Friday, January 29, 2010

State Economic Growth Trails U.S.

When he delivered his State of the Commonwealth Address on January 21, Governor Patrick had a message for the 323,200 Massachusetts residents who are out of work. Referring to the latest jobless figures released only hours before his speech, the governor announced that “unemployment, even with the disappointing numbers released today, is not as high here as the national average…”

Fast-forward to this week, and news that the national economy grew at a robust rate of 5.7 percent in the last quarter of 2009, the fastest U.S. growth recorded since 2003. Unfortunately, the University of Massachusetts’ Donahue Institute has estimated that the Massachusetts economy registered a decline of 0.2 percent over the same time period. Something tells us the governor won’t be so eager to promote Massachusetts’ second-place status on this particular issue.
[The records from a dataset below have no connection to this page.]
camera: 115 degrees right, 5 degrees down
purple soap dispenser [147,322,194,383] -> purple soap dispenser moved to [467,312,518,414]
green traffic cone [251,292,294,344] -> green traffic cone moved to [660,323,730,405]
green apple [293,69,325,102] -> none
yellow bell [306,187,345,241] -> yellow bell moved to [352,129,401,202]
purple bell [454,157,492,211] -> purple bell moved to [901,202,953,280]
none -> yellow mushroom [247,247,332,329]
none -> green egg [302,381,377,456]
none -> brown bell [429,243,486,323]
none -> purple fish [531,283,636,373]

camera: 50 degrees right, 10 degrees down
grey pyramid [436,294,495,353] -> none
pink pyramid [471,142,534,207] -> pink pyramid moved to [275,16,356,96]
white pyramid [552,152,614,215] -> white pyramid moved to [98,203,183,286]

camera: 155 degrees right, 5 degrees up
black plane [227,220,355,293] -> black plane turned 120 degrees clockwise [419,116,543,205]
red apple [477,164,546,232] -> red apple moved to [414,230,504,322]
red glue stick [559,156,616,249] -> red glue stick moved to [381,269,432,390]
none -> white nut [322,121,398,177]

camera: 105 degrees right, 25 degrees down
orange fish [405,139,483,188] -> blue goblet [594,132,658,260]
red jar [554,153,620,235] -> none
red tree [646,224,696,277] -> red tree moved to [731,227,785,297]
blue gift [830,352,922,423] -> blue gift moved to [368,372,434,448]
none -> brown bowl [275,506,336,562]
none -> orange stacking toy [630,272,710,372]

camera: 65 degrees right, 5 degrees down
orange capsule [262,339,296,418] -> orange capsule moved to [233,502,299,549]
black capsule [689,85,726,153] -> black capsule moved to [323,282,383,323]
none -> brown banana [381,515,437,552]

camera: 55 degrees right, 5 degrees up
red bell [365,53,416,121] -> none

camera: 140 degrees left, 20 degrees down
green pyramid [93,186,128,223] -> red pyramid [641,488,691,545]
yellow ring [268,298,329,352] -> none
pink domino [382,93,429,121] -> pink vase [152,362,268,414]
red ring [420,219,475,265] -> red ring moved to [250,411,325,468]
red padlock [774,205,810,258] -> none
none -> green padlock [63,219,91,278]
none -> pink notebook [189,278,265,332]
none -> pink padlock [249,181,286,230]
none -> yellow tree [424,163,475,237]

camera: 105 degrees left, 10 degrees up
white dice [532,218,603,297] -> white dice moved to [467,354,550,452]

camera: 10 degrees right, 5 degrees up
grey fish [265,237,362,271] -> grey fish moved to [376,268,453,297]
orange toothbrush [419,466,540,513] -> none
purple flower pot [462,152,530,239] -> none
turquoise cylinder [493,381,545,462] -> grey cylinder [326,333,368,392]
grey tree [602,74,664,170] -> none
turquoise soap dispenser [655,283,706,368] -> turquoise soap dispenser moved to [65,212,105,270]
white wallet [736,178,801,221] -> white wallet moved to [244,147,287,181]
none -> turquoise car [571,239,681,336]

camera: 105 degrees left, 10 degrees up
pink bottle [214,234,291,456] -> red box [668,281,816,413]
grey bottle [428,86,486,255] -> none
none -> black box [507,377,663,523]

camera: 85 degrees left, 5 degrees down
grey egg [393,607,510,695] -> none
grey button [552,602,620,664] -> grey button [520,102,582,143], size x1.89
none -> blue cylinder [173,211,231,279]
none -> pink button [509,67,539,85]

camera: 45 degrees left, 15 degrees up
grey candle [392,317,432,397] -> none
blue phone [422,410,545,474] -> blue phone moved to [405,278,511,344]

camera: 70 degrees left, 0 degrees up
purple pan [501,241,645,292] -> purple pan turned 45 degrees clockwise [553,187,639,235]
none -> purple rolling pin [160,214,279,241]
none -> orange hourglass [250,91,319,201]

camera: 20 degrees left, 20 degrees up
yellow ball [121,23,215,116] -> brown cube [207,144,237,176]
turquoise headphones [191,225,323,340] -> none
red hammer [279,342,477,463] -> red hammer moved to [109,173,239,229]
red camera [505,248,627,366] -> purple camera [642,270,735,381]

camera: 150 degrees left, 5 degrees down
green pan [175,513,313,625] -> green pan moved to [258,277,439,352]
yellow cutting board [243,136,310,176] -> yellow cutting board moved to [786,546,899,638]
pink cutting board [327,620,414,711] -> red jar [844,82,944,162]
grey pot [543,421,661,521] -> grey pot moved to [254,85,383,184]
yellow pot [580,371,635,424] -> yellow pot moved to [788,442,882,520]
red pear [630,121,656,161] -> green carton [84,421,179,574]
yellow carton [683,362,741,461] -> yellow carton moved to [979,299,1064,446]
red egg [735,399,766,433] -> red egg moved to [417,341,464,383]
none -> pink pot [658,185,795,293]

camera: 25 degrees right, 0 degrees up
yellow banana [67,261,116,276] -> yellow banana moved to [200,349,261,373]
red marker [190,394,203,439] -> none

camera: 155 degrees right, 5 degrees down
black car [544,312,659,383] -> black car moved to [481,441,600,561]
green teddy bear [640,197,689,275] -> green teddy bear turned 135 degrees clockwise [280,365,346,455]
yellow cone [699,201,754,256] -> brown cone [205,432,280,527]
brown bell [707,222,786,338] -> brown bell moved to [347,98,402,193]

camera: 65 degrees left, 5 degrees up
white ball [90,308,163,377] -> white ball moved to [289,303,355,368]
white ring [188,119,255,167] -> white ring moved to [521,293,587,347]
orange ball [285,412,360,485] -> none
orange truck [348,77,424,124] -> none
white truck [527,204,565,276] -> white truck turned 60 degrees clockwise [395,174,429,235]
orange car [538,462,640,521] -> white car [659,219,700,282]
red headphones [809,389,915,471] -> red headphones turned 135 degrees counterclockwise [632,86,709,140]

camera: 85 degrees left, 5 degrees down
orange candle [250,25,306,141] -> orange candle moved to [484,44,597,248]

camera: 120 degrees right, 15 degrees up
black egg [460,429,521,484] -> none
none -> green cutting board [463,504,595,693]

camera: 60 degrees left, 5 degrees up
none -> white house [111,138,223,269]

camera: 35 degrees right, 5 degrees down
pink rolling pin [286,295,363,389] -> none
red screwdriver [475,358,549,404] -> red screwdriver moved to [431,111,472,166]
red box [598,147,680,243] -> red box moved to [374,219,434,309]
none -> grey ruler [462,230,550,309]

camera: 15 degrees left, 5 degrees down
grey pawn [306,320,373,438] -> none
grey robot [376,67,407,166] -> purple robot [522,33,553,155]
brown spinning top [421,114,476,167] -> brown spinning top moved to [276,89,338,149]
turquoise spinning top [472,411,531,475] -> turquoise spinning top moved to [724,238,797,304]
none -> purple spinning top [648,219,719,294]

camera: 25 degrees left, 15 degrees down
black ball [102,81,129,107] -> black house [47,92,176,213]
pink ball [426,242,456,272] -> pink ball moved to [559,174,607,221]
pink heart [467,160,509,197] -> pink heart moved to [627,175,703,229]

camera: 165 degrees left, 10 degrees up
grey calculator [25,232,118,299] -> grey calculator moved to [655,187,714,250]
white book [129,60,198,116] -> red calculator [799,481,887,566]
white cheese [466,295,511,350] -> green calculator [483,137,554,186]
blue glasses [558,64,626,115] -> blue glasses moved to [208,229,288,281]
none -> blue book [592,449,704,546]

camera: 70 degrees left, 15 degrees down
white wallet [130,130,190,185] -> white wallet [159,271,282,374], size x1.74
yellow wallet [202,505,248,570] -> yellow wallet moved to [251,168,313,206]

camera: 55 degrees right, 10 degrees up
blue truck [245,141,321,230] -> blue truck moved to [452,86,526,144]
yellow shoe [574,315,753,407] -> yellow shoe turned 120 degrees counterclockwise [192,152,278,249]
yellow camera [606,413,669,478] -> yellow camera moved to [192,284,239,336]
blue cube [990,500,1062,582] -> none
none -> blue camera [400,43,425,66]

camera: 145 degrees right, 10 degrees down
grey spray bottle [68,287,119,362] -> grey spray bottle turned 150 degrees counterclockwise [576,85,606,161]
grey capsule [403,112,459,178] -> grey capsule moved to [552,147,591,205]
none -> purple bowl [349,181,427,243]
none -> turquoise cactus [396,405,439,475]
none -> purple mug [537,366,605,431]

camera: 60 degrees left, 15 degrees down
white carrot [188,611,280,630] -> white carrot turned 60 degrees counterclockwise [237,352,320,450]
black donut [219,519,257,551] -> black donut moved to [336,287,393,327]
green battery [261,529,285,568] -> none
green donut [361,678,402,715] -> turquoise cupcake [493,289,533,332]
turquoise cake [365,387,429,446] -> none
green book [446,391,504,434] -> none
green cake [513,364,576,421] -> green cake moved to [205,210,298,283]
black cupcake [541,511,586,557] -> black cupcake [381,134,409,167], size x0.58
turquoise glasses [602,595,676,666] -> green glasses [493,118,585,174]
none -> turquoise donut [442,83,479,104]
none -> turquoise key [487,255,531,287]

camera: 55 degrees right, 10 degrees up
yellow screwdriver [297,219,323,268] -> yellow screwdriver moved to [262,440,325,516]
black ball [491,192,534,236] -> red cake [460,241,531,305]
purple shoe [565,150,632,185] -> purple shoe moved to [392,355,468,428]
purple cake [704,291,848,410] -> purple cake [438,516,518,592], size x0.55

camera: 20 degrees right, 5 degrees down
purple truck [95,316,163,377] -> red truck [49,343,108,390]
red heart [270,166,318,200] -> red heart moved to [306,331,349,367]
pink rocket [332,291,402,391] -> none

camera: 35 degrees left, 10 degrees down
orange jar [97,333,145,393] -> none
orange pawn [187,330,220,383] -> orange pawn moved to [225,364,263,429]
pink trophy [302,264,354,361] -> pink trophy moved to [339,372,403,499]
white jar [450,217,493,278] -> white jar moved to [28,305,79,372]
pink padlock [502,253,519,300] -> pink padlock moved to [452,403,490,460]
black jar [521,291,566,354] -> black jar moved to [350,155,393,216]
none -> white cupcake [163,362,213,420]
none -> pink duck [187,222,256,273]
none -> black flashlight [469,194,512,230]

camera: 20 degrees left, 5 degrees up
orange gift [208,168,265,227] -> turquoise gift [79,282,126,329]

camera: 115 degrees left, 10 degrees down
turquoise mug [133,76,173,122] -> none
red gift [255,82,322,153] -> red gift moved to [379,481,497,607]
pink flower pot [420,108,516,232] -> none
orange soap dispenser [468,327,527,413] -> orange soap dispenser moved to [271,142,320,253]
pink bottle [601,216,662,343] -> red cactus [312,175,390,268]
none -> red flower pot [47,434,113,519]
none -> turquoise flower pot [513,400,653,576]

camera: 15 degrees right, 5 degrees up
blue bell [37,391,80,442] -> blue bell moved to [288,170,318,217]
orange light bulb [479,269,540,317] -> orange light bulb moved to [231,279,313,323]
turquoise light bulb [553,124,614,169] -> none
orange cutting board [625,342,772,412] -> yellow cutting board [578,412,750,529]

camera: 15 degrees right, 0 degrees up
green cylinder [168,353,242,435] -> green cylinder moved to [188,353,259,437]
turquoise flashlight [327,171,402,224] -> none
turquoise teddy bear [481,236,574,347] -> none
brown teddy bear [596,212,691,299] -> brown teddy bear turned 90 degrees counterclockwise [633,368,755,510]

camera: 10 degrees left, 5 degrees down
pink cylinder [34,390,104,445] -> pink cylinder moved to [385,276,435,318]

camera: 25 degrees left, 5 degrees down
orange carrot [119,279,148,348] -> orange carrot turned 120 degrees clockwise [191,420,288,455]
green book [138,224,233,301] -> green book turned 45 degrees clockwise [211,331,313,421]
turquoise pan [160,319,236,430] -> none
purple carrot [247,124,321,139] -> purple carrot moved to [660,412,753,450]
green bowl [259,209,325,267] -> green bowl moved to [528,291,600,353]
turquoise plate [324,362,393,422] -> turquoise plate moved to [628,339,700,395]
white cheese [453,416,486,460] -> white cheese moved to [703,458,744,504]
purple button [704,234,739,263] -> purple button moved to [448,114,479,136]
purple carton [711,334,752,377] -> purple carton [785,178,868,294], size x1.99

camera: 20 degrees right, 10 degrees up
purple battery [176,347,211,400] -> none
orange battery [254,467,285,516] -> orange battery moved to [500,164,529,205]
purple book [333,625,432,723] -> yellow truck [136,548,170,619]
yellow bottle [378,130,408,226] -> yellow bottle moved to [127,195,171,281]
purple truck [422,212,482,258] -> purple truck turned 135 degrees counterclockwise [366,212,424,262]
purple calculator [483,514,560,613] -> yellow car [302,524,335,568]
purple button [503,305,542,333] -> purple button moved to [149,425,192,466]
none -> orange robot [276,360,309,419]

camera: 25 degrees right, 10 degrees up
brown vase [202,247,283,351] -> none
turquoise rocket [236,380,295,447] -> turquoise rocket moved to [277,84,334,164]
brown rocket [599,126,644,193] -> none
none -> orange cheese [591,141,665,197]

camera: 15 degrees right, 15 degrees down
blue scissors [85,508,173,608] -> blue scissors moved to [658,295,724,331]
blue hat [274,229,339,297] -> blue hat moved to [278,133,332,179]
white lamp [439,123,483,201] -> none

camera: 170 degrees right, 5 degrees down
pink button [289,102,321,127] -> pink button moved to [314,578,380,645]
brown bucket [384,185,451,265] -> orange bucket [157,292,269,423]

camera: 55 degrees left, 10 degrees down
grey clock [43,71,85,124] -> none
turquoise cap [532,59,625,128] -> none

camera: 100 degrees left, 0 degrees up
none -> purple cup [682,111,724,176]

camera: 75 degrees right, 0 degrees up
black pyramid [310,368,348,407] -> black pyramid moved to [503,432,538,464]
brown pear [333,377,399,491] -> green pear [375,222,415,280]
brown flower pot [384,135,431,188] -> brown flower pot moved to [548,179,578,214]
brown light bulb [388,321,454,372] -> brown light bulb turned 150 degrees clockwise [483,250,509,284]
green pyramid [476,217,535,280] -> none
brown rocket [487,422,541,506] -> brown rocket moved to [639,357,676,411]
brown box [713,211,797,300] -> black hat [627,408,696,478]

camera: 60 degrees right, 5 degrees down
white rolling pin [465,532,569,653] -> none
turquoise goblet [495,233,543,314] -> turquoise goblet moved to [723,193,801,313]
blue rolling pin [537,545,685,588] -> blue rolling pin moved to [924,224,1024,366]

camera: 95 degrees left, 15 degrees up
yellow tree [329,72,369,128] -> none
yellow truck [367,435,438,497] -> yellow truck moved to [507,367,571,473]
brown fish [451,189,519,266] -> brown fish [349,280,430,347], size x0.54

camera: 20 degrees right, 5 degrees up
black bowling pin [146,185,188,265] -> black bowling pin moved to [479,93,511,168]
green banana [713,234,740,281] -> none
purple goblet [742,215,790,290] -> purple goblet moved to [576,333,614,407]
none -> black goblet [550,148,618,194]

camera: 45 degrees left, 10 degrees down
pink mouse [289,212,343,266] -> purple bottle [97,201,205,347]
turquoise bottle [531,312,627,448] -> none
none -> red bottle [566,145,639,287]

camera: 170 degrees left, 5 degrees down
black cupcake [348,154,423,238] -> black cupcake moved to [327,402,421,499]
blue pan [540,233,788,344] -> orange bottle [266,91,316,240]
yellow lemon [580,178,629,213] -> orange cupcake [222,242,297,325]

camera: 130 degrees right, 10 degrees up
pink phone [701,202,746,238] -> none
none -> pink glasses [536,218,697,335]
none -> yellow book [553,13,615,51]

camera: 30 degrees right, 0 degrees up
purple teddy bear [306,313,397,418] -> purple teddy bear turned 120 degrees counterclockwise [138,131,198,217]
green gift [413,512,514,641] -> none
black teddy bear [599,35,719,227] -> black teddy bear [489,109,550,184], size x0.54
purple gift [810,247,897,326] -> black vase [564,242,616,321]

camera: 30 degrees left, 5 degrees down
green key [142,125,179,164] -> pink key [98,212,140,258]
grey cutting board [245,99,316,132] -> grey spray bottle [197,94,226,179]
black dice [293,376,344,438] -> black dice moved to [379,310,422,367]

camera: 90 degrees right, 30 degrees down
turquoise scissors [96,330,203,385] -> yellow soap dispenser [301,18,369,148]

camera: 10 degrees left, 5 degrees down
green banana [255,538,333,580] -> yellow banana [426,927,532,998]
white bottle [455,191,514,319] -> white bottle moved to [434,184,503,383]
In a press release posted on the State House News Service, Northeastern University professor Alan Clayton-Matthews blamed the “disappointing” numbers on “a poor holiday spending season … and a sharp rise in the December unemployment rate.” Which brings us back to an argument we’ve made time and time again: when it comes to jobs creation, the Patrick Administration talks a nice game, but has yet to produce any tangible results. The governor’s added thousands of new jobs in state government since taking office three years ago, but the private sector has shed another 105,000 jobs, and the unemployment rate is now nearly double what it was when he was sworn in (9.4 percent vs. 4.8 percent).

People who are out of work don’t really care how our state compares to the rest of the country. What they really want are some reassurances from their elected officials that they are doing everything possible to create new jobs and get Massachusetts residents back to work.